Dying to take the boat out tomorrow. Does anybody know if the boat ramp at TopWater Grill down in San Leon is open or is that gone too?


----------



## Saltwater Stalker (Sep 8, 2008)

The last report I heard was pretty much all the ramps down there are gone.
I do know for a fact that Anahuac Park & Gou Hole road are open. If you decide to go there, stay in the boat. The gators are bad since there was no Gatorfest this year. Ike wasn't invited but showed up anyway.
The debris isn't all that bad, but what's in there will definately ruin a lower unit.


----------



## BBarham (Jun 30, 2008)

MAN THAT BLOWS DONKEY NUT%


----------



## Saltwater Stalker (Sep 8, 2008)

You betcha. I have read that part of the wall is down at the spillway and they are slaying the Reds. Just a report though.
Not sure when Thompsons will open again, but that's a great place to launch and run over to the spillway.


----------



## LPKENNER (Apr 26, 2006)

Dont know if it was a good source or not, but I heard that the topwater grill was gone. Totally gone.
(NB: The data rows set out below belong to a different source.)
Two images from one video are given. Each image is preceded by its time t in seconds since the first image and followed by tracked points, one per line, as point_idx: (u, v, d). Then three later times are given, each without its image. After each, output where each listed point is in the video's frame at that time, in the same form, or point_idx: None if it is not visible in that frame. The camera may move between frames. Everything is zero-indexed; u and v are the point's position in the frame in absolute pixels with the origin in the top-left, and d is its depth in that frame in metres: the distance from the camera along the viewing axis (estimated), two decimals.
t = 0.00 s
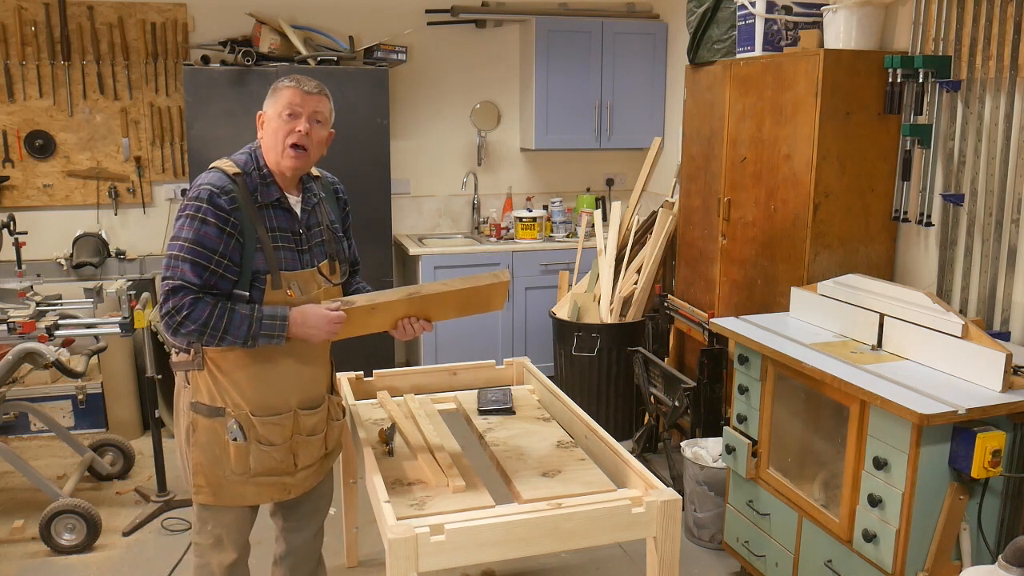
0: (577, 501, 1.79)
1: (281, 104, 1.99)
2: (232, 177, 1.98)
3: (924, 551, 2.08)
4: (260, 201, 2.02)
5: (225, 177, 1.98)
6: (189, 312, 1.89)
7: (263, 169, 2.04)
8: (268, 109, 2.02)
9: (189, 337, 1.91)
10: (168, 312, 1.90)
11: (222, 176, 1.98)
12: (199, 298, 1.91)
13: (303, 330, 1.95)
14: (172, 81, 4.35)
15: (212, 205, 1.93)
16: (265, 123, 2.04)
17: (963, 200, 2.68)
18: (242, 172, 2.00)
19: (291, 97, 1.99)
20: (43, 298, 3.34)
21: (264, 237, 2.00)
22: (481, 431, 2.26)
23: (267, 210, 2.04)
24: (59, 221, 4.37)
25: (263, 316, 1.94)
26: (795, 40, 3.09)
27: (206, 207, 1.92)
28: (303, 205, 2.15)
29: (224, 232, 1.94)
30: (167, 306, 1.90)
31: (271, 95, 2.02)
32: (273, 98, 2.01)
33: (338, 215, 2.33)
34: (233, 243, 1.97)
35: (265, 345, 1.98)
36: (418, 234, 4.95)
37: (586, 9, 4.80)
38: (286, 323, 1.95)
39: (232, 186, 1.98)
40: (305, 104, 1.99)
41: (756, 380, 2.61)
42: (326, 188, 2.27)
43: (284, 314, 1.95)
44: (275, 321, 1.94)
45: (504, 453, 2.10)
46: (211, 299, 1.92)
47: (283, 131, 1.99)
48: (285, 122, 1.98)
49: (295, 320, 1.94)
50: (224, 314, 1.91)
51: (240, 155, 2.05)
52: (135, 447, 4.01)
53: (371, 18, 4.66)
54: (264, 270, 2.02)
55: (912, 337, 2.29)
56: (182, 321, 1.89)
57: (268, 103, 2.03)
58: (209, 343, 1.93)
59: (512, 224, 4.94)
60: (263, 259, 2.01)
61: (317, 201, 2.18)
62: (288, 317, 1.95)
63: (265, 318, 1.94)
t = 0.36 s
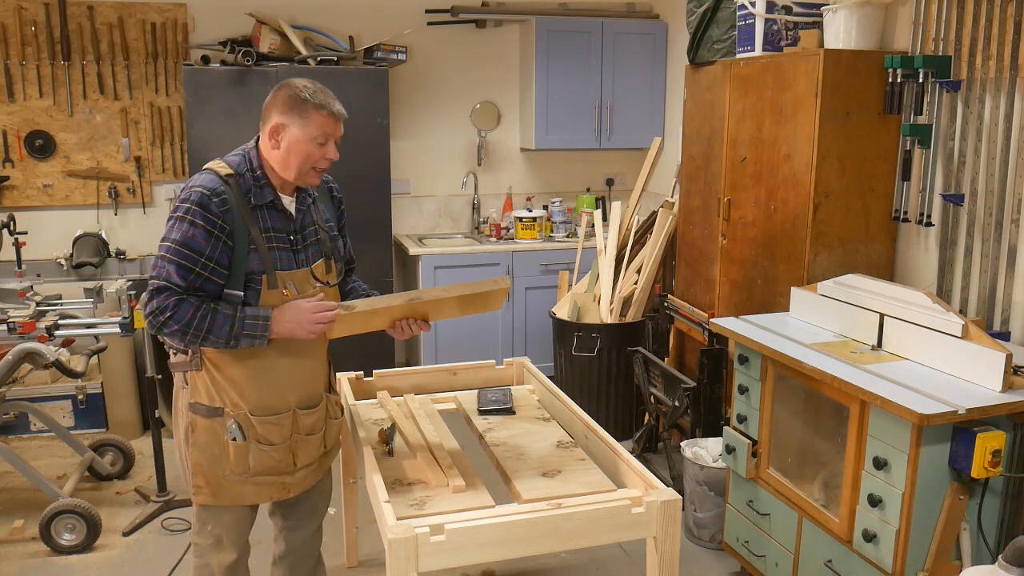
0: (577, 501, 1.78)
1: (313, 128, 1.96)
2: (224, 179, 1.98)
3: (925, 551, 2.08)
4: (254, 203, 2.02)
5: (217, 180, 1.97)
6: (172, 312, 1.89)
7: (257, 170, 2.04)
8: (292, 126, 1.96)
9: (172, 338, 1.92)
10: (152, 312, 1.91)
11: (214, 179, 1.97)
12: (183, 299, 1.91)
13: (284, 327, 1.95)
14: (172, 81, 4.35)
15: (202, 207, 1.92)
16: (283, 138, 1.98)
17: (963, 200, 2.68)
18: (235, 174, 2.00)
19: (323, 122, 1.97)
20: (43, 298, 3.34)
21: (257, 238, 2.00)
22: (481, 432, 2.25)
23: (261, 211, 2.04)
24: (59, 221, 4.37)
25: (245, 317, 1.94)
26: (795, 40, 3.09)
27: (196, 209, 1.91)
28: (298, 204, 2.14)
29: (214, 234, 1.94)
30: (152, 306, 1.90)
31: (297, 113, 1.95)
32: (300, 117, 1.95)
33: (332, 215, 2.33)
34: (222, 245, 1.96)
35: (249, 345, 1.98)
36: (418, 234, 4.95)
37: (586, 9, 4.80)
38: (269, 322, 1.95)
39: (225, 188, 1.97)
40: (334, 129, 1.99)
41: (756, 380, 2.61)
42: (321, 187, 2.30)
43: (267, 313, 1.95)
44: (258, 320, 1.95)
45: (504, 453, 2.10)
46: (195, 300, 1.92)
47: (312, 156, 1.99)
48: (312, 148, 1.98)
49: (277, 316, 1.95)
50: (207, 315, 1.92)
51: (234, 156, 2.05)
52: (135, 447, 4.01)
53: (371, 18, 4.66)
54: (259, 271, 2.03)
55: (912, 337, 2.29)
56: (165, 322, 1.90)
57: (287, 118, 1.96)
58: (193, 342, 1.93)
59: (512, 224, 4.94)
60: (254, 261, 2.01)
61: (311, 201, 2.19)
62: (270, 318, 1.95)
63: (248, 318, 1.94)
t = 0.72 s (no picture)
0: (577, 502, 1.78)
1: (305, 119, 1.96)
2: (227, 179, 1.98)
3: (924, 551, 2.08)
4: (256, 204, 2.03)
5: (220, 180, 1.97)
6: (185, 314, 1.89)
7: (258, 171, 2.04)
8: (285, 120, 1.97)
9: (184, 339, 1.91)
10: (164, 315, 1.90)
11: (217, 179, 1.97)
12: (196, 300, 1.90)
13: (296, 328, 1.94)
14: (172, 81, 4.35)
15: (207, 208, 1.92)
16: (278, 133, 1.98)
17: (963, 200, 2.68)
18: (238, 174, 2.00)
19: (315, 113, 1.96)
20: (43, 298, 3.34)
21: (261, 238, 2.00)
22: (481, 432, 2.25)
23: (263, 212, 2.04)
24: (59, 221, 4.37)
25: (258, 316, 1.94)
26: (795, 40, 3.09)
27: (202, 210, 1.91)
28: (298, 205, 2.15)
29: (220, 235, 1.94)
30: (163, 308, 1.89)
31: (289, 107, 1.96)
32: (292, 110, 1.96)
33: (330, 215, 2.34)
34: (228, 246, 1.97)
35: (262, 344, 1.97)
36: (418, 234, 4.95)
37: (586, 9, 4.80)
38: (281, 321, 1.94)
39: (228, 189, 1.97)
40: (327, 121, 1.98)
41: (756, 380, 2.61)
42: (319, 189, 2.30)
43: (279, 313, 1.95)
44: (270, 320, 1.94)
45: (504, 453, 2.10)
46: (206, 301, 1.92)
47: (306, 148, 1.98)
48: (306, 138, 1.97)
49: (288, 317, 1.95)
50: (219, 316, 1.91)
51: (234, 156, 2.05)
52: (135, 447, 4.01)
53: (371, 18, 4.66)
54: (262, 271, 2.03)
55: (912, 337, 2.29)
56: (178, 323, 1.89)
57: (280, 112, 1.97)
58: (205, 344, 1.93)
59: (512, 224, 4.94)
60: (260, 261, 2.01)
61: (311, 201, 2.20)
62: (283, 316, 1.95)
63: (260, 318, 1.94)
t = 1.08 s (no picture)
0: (577, 501, 1.78)
1: (286, 107, 1.97)
2: (227, 179, 1.98)
3: (924, 551, 2.08)
4: (256, 203, 2.03)
5: (219, 179, 1.97)
6: (191, 315, 1.88)
7: (258, 170, 2.04)
8: (270, 111, 1.99)
9: (190, 340, 1.90)
10: (168, 316, 1.89)
11: (217, 178, 1.97)
12: (201, 301, 1.90)
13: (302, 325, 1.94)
14: (172, 81, 4.35)
15: (209, 207, 1.92)
16: (265, 125, 2.01)
17: (963, 200, 2.68)
18: (237, 174, 2.00)
19: (296, 100, 1.97)
20: (43, 298, 3.34)
21: (263, 238, 2.00)
22: (481, 431, 2.26)
23: (263, 211, 2.04)
24: (59, 221, 4.37)
25: (263, 315, 1.94)
26: (795, 40, 3.09)
27: (204, 209, 1.91)
28: (297, 205, 2.15)
29: (222, 234, 1.94)
30: (168, 309, 1.88)
31: (273, 96, 1.98)
32: (276, 100, 1.98)
33: (329, 215, 2.34)
34: (230, 246, 1.97)
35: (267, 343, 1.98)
36: (418, 234, 4.95)
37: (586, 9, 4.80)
38: (286, 320, 1.95)
39: (228, 188, 1.97)
40: (310, 107, 1.99)
41: (756, 380, 2.61)
42: (317, 187, 2.29)
43: (283, 312, 1.95)
44: (274, 319, 1.95)
45: (504, 453, 2.10)
46: (212, 302, 1.91)
47: (290, 135, 1.98)
48: (292, 126, 1.98)
49: (293, 315, 1.95)
50: (225, 316, 1.91)
51: (233, 156, 2.05)
52: (135, 447, 4.01)
53: (371, 18, 4.66)
54: (264, 271, 2.03)
55: (912, 337, 2.29)
56: (184, 324, 1.88)
57: (267, 104, 2.00)
58: (211, 344, 1.93)
59: (512, 224, 4.94)
60: (263, 259, 2.02)
61: (310, 201, 2.21)
62: (287, 314, 1.95)
63: (264, 317, 1.94)
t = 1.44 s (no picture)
0: (577, 501, 1.78)
1: (310, 119, 2.00)
2: (234, 179, 1.96)
3: (924, 552, 2.08)
4: (264, 203, 2.03)
5: (229, 180, 1.95)
6: (219, 322, 1.86)
7: (263, 171, 2.04)
8: (290, 122, 1.99)
9: (218, 347, 1.88)
10: (195, 322, 1.87)
11: (225, 180, 1.95)
12: (227, 306, 1.88)
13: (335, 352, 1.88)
14: (172, 81, 4.35)
15: (223, 209, 1.91)
16: (282, 135, 2.00)
17: (963, 200, 2.68)
18: (243, 175, 1.99)
19: (319, 112, 2.01)
20: (44, 298, 3.34)
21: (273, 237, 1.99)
22: (481, 432, 2.25)
23: (270, 211, 2.04)
24: (59, 221, 4.37)
25: (290, 332, 1.90)
26: (794, 40, 3.09)
27: (218, 210, 1.90)
28: (298, 205, 2.17)
29: (237, 235, 1.93)
30: (195, 315, 1.86)
31: (292, 108, 1.99)
32: (295, 112, 1.99)
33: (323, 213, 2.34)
34: (244, 246, 1.96)
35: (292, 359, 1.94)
36: (418, 234, 4.95)
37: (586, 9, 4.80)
38: (313, 340, 1.89)
39: (237, 189, 1.96)
40: (329, 118, 2.04)
41: (756, 380, 2.61)
42: (315, 190, 2.33)
43: (312, 331, 1.90)
44: (302, 341, 1.90)
45: (504, 453, 2.09)
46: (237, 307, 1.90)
47: (314, 146, 2.02)
48: (313, 138, 2.01)
49: (321, 337, 1.89)
50: (255, 326, 1.88)
51: (235, 157, 2.03)
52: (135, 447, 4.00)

If this is true I'm sorry to hear that. They had some great oysters on the half shell.


----------



## johnnyd (Feb 12, 2008)

sorry guys----i went down to eagle point to get my boat last tuesday and checked the area...topwater is done, the ramp is in BAD shape, the restaurant totally gutted. I posted pics of it on the TTMB under the post "eagle point bait camp---anyone out there?" i think its on the third page of the totally texas message board. i put a trout next to the post so i could find it.


----------



## 88fan (May 25, 2007)

My neighbor who is a guide put in at topwater a few days ago, he fished briefly around todds dump catching 3 one a nice 6 pounder


----------



## wencketa (Jul 22, 2004)

*Topwater Grill*

Here is a picture of Topwater Grill.


----------



## HTownBoi281 (May 13, 2006)

yeah i got late replies so i went down there anyways and came home hear broken. ALL the destruction down there. My heart goes out to all the families down the coast.


----------



## lesmcdonald (Feb 14, 2006)

Hi johnnyd..........I looked for it on about 30 pages and I couldn't find it. THere's 556 pages on there now.


----------